Saved data entries
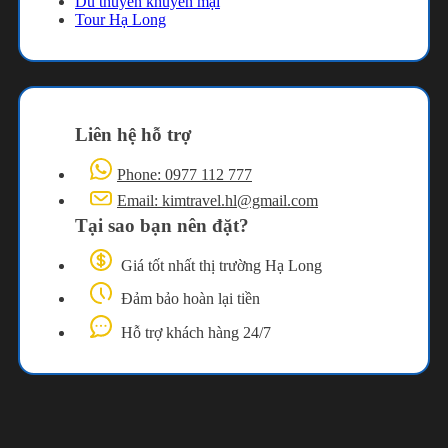
Du thuyền khuyến mại
Tour Hạ Long
Liên hệ hỗ trợ
Phone: 0977 112 777
Email: kimtravel.hl@gmail.com
Tại sao bạn nên đặt?
Giá tốt nhất thị trường Hạ Long
Đảm bảo hoàn lại tiền
Hỗ trợ khách hàng 24/7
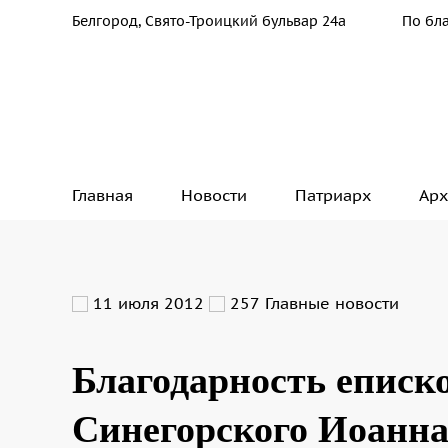
Белгород, Свято-Троицкий бульвар 24а
По бл
Главная
Новости
Патриарх
Арх
11 июля 2012
257
Главные новости
Благодарность еписк
Синегорского Иоанна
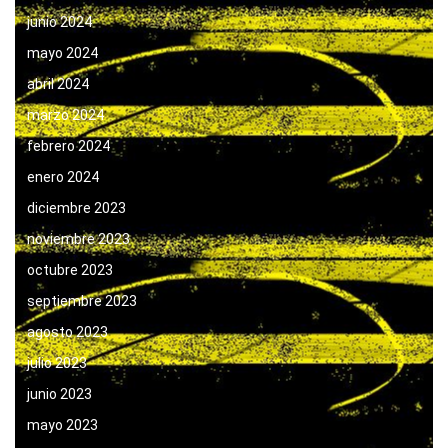
junio 2024
mayo 2024
abril 2024
marzo 2024
febrero 2024
enero 2024
diciembre 2023
noviembre 2023
octubre 2023
septiembre 2023
agosto 2023
julio 2023
junio 2023
mayo 2023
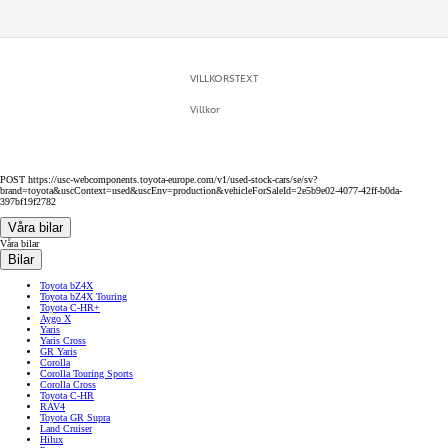
VILLKORSTEXT
Villkor
POST https://usc-webcomponents.toyota-europe.com/v1/used-stock-cars/se/sv?
brand=toyota&uscContext=used&uscEnv=production&vehicleForSaleId=2e5b9e02-4077-42ff-b0da-
397bf19f2782
Våra bilar
Våra bilar
Bilar
Toyota bZ4X
Toyota bZ4X Touring
Toyota C-HR+
Aygo X
Yaris
Yaris Cross
GR Yaris
Corolla
Corolla Touring Sports
Corolla Cross
Toyota C-HR
RAV4
Toyota GR Supra
Land Cruiser
Hilux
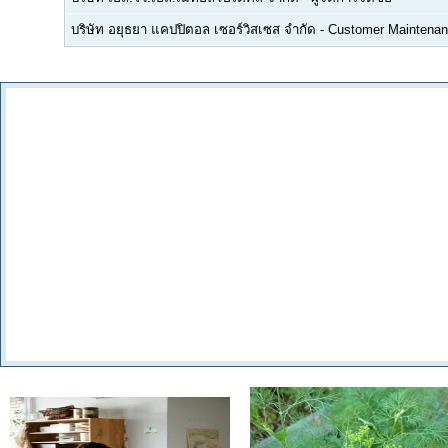
บริษัท อยุธยา แคปปิตอล เซอร์วิสเซส จำกัด
-
Customer Maintenan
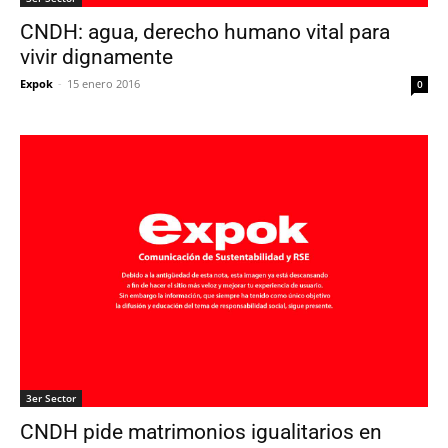
CNDH: agua, derecho humano vital para
vivir dignamente
Expok
-
15 enero 2016
0
3er Sector
CNDH pide matrimonios igualitarios en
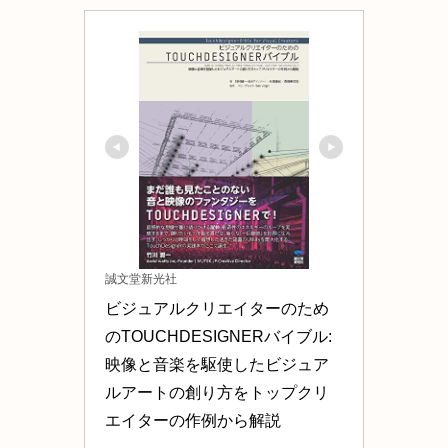
誠文堂新光社
ビジュアルクリエイターのため
のTOUCHDESIGNERバイブル: 
映像と音楽を駆使したビジュア
ルアートの創り方をトップクリ
エイターの作例から解説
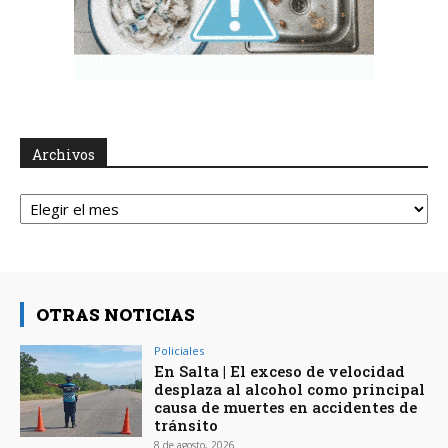
Archivos
Archivos
OTRAS NOTICIAS
Policiales
En Salta | El exceso de velocidad
desplaza al alcohol como principal
causa de muertes en accidentes de
tránsito
8 de agosto, 2026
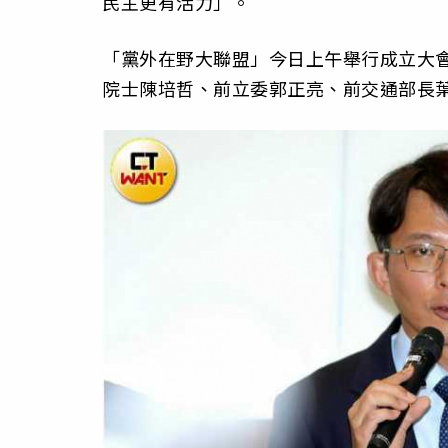
民主更有活力」。
「黨外在野大聯盟」今日上午舉行成立大
院士陳培哲、前立委郭正亮、前交通部長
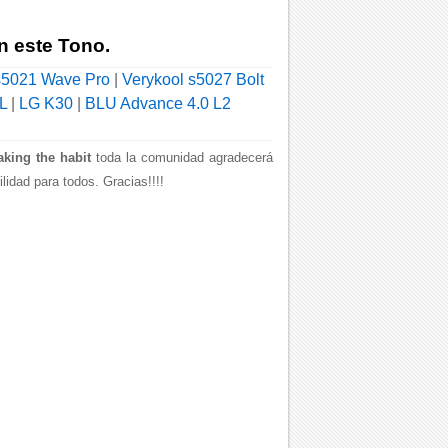
n este Tono.
s5021 Wave Pro
|
Verykool s5027 Bolt
L
|
LG K30
|
BLU Advance 4.0 L2
aking the habit
toda la comunidad agradecerá
idad para todos. Gracias!!!!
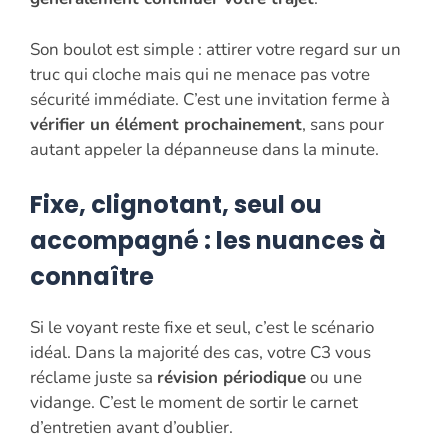
Son boulot est simple : attirer votre regard sur un
truc qui cloche mais qui ne menace pas votre
sécurité immédiate. C’est une invitation ferme à
vérifier un élément prochainement
, sans pour
autant appeler la dépanneuse dans la minute.
Fixe, clignotant, seul ou
accompagné : les nuances à
connaître
Si le voyant reste fixe et seul, c’est le scénario
idéal. Dans la majorité des cas, votre C3 vous
réclame juste sa
révision périodique
ou une
vidange. C’est le moment de sortir le carnet
d’entretien avant d’oublier.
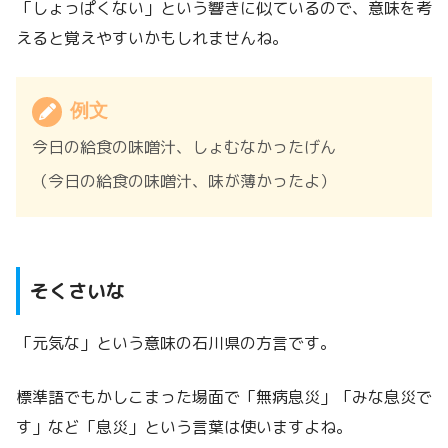
「しょっぱくない」という響きに似ているので、意味を考
えると覚えやすいかもしれませんね。
例文
今日の給食の味噌汁、しょむなかったげん
（今日の給食の味噌汁、味が薄かったよ）
そくさいな
「元気な」という意味の石川県の方言です。
標準語でもかしこまった場面で「無病息災」「みな息災で
す」など「息災」という言葉は使いますよね。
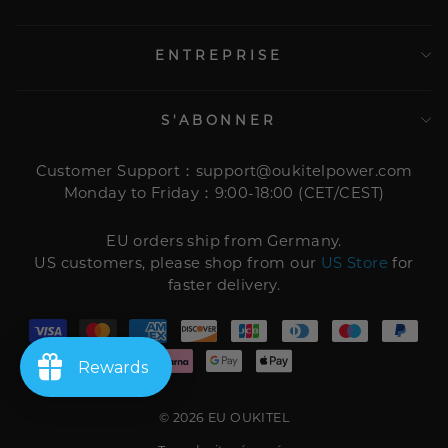
ENTREPRISE
S'ABONNER
Customer Support：support@oukitelpower.com
Monday to Friday：9:00-18:00 (CET/CEST)
EU orders ship from Germany.
US customers, please shop from our
US Store
for
faster delivery.
Rewards
© 2026 EU OUKITEL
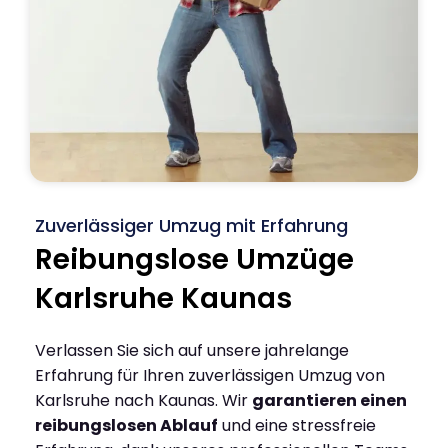
Zuverlässiger Umzug mit Erfahrung
Reibungslose Umzüge
Karlsruhe Kaunas
Verlassen Sie sich auf unsere jahrelange
Erfahrung für Ihren zuverlässigen Umzug von
Karlsruhe nach Kaunas. Wir
garantieren einen
reibungslosen Ablauf
und eine stressfreie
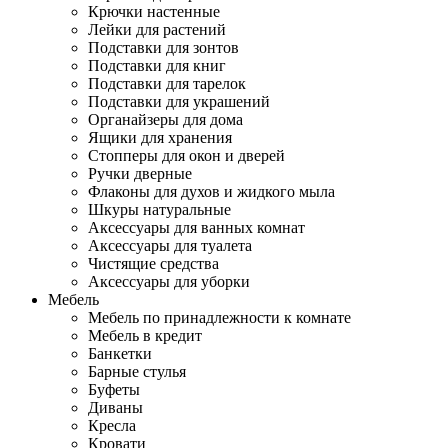
Крючки настенные
Лейки для растений
Подставки для зонтов
Подставки для книг
Подставки для тарелок
Подставки для украшений
Органайзеры для дома
Ящики для хранения
Стопперы для окон и дверей
Ручки дверные
Флаконы для духов и жидкого мыла
Шкуры натуральные
Аксессуары для ванных комнат
Аксессуары для туалета
Чистящие средства
Аксессуары для уборки
Мебель
Мебель по принадлежности к комнате
Мебель в кредит
Банкетки
Барные стулья
Буфеты
Диваны
Кресла
Кровати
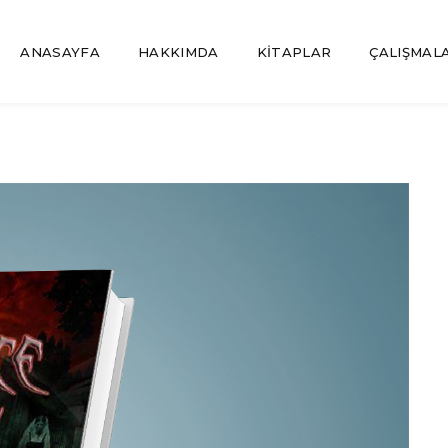
ANASAYFA
HAKKIMDA
KİTAPLAR
ÇALIŞMAL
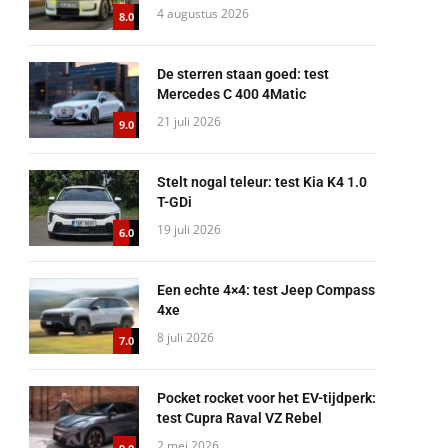
4 augustus 2026
8.0
De sterren staan goed: test
Mercedes C 400 4Matic
21 juli 2026
9.0
Stelt nogal teleur: test Kia K4 1.0
T-GDi
19 juli 2026
6.0
Een echte 4×4: test Jeep Compass
4xe
8 juli 2026
7.0
Pocket rocket voor het EV-tijdperk:
test Cupra Raval VZ Rebel
2 mei 2026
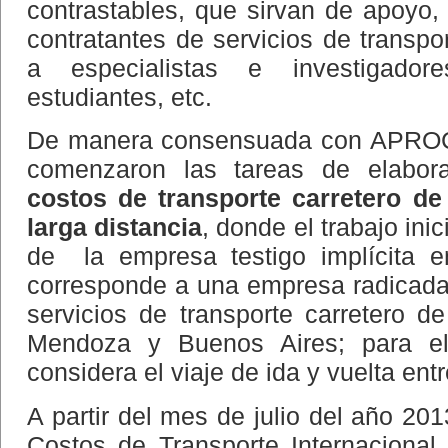
contrastables, que sirvan de apoyo, 
contratantes de servicios de transpo
a especialistas e investigador
estudiantes, etc.
De manera consensuada con APROC
comenzaron las tareas de elabo
costos de transporte carretero de
larga distancia
, donde el trabajo ini
de la empresa testigo implícita e
corresponde a una empresa radicad
servicios de transporte carretero d
Mendoza y Buenos Aires; para el
considera el viaje de ida y vuelta en
A partir del mes de julio del año 201
Costos de Transporte Internacional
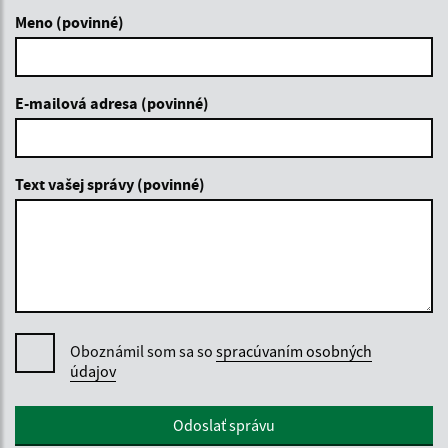
Meno (povinné)
E-mailová adresa (povinné)
Text vašej správy (povinné)
Oboznámil som sa so
spracúvaním osobných
údajov
Google reCaptcha Response
Odoslať správu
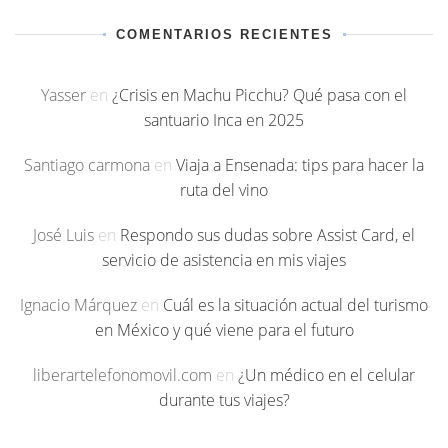
COMENTARIOS RECIENTES
Yasser
en
¿Crisis en Machu Picchu? Qué pasa con el
santuario Inca en 2025
Santiago carmona
en
Viaja a Ensenada: tips para hacer la
ruta del vino
José Luis
en
Respondo sus dudas sobre Assist Card, el
servicio de asistencia en mis viajes
Ignacio Márquez
en
Cuál es la situación actual del turismo
en México y qué viene para el futuro
liberartelefonomovil.com
en
¿Un médico en el celular
durante tus viajes?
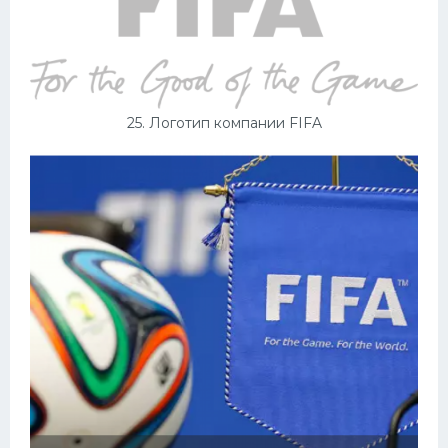
25. Логотип компании FIFA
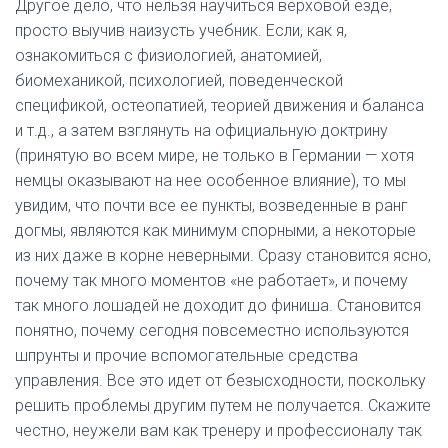
Другое дело, что нельзя научиться верховой езде,
просто выучив наизусть учебник. Если, как я,
ознакомиться с физиологией, анатомией,
биомеханикой, психологией, поведенческой
спецификой, остеопатией, теорией движения и баланса
и т.д., а затем взглянуть на официальную доктрину
(принятую во всем мире, не только в Германии — хотя
немцы оказывают на нее особенное влияние), то мы
увидим, что почти все ее пункты, возведенные в ранг
догмы, являются как минимум спорными, а некоторые
из них даже в корне неверными. Сразу становится ясно,
почему так много моментов «не работает», и почему
так много лошадей не доходит до финиша. Становится
понятно, почему сегодня повсеместно используются
шпрунты и прочие вспомогательные средства
управления. Все это идет от безысходности, поскольку
решить проблемы другим путем не получается. Скажите
честно, неужели вам как тренеру и профессионалу так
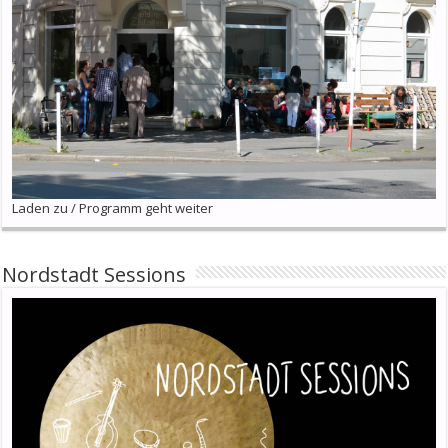
Laden zu / Programm geht weiter
Nordstadt Sessions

**ABOUT THIS EXERCISE**
What lines above mention "Аксессуары"? Copy each one.

**ANSWER AREA**
Аксессуары для ванных комнат
Аксессуары для туалета
Аксессуары для уборки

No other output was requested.